Exercise requirements ::
Among the entries, find the lines with the string "wall" and copy them.

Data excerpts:
• • •
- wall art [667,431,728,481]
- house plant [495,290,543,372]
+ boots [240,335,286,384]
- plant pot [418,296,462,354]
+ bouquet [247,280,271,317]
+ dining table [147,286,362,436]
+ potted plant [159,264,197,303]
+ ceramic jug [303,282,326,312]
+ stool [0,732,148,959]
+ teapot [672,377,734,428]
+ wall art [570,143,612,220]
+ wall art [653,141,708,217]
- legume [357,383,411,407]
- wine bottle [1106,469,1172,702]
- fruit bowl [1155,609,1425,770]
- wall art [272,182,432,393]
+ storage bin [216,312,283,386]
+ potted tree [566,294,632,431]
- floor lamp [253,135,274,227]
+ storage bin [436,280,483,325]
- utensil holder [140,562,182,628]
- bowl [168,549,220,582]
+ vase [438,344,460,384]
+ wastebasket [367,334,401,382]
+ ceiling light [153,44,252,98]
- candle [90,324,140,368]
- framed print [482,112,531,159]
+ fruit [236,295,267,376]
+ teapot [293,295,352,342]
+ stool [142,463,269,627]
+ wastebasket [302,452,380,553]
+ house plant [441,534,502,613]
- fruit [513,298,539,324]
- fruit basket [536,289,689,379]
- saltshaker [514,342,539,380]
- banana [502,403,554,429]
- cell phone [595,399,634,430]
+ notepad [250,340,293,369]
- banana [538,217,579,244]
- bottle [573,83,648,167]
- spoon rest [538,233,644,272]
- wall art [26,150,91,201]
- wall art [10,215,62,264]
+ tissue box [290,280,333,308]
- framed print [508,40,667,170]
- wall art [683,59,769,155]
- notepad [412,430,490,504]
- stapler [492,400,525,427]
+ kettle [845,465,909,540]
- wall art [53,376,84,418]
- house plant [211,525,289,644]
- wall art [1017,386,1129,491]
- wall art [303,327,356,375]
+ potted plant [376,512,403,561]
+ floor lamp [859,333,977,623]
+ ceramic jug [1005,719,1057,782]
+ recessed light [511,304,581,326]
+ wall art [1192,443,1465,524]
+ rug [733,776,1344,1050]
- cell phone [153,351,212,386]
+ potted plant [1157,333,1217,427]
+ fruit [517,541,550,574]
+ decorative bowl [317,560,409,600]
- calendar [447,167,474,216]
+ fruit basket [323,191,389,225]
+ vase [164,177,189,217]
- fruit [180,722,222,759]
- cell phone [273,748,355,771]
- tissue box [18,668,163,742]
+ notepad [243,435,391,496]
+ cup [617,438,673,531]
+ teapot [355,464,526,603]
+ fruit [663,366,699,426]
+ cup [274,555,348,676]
• • •
Answer ::
- wall art [667,431,728,481]
+ wall art [570,143,612,220]
+ wall art [653,141,708,217]
- wall art [272,182,432,393]
- wall art [26,150,91,201]
- wall art [10,215,62,264]
- wall art [683,59,769,155]
- wall art [53,376,84,418]
- wall art [1017,386,1129,491]
- wall art [303,327,356,375]
+ wall art [1192,443,1465,524]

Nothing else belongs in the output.